Tiga puluh enam

26.2K 2.6K 261
                                        

Sejak dulu menstruasi-ku memang tidak pernah teratur datangnya. Maka dari itu aku benar-benar tidak sadar jika saat ini sedang hamil, karena telat haid adalah hal yang biasa aku alami. Dan meskipun aku menyukai anak kecil. Tapi untuk sekarang, aku belum menginginkan makhluk kecil yang bernama Janin itu hadir di dalam hidupku. Kedatangannya di dunia ini hanya akan merusak rencana yang sudah aku susun.

Lalu apa yang harus aku lakukan sekarang??

"Kau pasti selingkuh. Itu bukan anak Aktar kan?" tuduh Edgar padaku begitu kami keluar dari ruangan Dokter.

"Enteng kali rahang kau itu ngomong ya. Kau pikir aku wanita murahan huh? Ini hormonku lagi nggak stabil ya. Jangan sampe muka kau yang glowing itu kuratakan kayak lantai rumah sakit ini. Aku kayak gitu orangnya kalau udah emosi. Setan pun lewat, rata kubuat!"

"Jadi itu benar anak Aktar?" tanyanya lagi.

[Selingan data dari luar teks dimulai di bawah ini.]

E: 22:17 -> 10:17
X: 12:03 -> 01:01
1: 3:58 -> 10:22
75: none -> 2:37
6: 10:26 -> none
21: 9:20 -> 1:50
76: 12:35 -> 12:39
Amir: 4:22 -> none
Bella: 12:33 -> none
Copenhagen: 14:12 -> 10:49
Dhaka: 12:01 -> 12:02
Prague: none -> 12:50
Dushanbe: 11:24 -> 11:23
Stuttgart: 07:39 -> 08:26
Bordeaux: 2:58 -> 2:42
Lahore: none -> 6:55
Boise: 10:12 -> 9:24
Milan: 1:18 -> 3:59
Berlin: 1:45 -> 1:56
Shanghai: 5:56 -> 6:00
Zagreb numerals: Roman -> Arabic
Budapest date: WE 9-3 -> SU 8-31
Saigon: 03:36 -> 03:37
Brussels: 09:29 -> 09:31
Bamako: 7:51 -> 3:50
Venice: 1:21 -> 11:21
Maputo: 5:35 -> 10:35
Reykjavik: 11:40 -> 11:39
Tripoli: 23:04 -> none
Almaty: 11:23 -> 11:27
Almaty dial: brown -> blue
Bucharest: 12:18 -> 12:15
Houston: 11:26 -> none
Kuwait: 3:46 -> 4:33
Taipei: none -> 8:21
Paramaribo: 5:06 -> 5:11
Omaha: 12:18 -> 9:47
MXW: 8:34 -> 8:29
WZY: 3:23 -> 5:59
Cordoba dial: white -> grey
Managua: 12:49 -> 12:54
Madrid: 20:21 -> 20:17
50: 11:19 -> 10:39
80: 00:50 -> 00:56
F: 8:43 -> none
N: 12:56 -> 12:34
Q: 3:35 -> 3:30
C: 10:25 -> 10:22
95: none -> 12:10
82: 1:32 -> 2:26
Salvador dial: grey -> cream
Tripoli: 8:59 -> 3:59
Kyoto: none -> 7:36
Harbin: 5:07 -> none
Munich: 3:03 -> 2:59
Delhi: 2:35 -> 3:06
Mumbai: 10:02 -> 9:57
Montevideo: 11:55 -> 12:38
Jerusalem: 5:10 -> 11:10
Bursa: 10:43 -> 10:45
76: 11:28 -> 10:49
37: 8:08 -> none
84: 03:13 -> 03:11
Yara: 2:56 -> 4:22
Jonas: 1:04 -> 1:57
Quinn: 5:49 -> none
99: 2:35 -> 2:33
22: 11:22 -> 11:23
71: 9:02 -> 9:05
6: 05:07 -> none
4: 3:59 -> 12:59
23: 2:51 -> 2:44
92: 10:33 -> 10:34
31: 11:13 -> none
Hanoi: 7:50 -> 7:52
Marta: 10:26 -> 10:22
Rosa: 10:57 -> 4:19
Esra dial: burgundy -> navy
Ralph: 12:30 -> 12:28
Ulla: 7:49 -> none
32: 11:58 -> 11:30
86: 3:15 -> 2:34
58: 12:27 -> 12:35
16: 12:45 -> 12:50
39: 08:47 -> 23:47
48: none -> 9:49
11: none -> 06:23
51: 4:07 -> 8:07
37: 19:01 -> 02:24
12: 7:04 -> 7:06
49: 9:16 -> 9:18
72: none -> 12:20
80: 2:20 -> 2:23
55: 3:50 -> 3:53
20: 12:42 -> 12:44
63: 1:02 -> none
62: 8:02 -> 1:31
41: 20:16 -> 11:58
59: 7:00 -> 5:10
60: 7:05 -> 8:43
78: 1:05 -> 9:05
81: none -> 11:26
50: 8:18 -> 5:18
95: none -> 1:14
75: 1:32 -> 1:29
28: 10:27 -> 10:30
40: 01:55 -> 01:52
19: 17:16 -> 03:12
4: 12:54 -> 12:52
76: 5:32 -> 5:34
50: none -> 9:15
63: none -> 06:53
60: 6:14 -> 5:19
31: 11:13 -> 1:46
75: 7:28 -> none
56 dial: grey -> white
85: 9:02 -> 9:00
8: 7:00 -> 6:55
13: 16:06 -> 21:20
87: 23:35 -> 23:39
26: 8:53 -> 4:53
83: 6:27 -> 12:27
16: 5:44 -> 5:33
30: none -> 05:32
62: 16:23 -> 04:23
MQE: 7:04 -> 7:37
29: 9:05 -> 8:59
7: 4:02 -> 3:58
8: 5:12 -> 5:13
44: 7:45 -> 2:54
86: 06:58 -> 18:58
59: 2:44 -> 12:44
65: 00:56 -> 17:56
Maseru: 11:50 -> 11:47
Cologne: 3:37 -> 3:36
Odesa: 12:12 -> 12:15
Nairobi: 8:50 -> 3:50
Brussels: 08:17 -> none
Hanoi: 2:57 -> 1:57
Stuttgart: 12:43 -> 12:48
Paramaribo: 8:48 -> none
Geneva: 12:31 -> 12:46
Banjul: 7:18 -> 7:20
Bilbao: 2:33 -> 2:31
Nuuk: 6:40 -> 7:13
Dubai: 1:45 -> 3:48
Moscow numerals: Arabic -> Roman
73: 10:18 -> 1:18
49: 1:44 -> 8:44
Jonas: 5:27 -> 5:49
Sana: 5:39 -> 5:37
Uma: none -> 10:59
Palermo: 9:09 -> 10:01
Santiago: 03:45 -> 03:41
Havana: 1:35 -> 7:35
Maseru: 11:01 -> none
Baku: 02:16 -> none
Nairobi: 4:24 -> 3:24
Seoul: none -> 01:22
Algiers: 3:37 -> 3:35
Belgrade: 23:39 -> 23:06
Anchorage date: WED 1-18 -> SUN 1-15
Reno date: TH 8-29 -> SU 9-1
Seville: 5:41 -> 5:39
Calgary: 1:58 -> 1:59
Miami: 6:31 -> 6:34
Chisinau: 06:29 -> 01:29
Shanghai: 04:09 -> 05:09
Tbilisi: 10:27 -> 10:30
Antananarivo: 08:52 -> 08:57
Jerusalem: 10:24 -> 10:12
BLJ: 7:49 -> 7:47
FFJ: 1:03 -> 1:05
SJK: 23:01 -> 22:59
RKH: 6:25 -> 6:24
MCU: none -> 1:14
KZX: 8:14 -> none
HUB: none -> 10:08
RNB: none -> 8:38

"Yaiyalah! Ini 1000 persen anak dia. Awas ajalah kalau kau tanya lagi ini anak siapa, nanti batang leher kau itu kupijak-pijak. Ngerti kau?!" semburku dengan gaya berkaca pinggang.

Namun di detik berikutnya aku melongo, ketika Edgar menunduk dan menatap ke arah perutku yang tidak begitu langsing.

"Berarti ada Aktar junior di sini," ujarnya pelan. Lalu dia mendongak melihatku dengan mata berbinar-binar. "A--apa aku boleh menyentuh perutmu?" tanyanya dengan suara gemetar.

Aku menatapnya heran dan bergeleng cepat. "Enggak boleh!"

"Sebentar saja."

"Enggak!" tolakku seraya menutup perut dengan tas.

"Please..." Edgar memohon dengan kedua tangan menyatu.

"Kalau aku nggak mau, jangan dipaksa."

Dia kembali menegakkan tubuhnya. "Aku hanya penasaran. Tolonglah... sekali saja." pintanya dengan raut wajah memelas.

"Aneh kali anak sebiji inilah. Kalau mau minta tolong itu ya ke kantor polisi sana. Jangan samaku!" ujarku yang kemudian pergi menjauhinya, sebelum dia ingat kembali untuk menculikku lagi.

Kupercepat langkah kakiku saat Edgar berteriak dan mencoba mengejarku.

"Tunggu... Jangan lari!" teriaknya.

Sialan! Dia cepat sekali berlari. Jangan-jangan dia itu adalah jelmaan binatang kaki seribu.

Dan aku yakin sekali, orang-orang yang berada di lobi rumah sakit ini mengira kami berdua adalah pasangan sejoli yang sedang bertengkar seperti adegan di film-film dengan judul Pacarku ternyata manusia jelmaan kaki seribu.

"Hey hati-hati... Lihat di depanmu!" seru Edgar.

Mungkin karena aku terlalu fokus menoleh ke belakang untuk memastikan apakah dia sudah jauh atau tidak, sampai-sampai aku tidak sadar bahwa ada tiga anak tangga di depanku.

Aku bersiap untuk teriak histeris karena tahu sebentar lagi akan terjatuh. Namun sebelum membuka mulut, ternyata Edgar sudah menyelamatkanku dari belakang.

"Hampir saja...." ucapnya lega.

Aku menatapnya dengan napas yang masih tersenggal-senggal. "Kau hampir membuatku celaka!"

"Aku tidak peduli denganmu. Tapi aku peduli dengan anak Aktar yang ada di dalam perutmu."

"Brengsek!" Aku memukul wajahnya dengan tasku. "Menjauhlah dariku!"

Dia meringis dan melepaskan kedua pegangannya dari tubuhku. "Jangan kabur lagi."

"Kalau aku enggak kabur, kau pasti akan menculikku."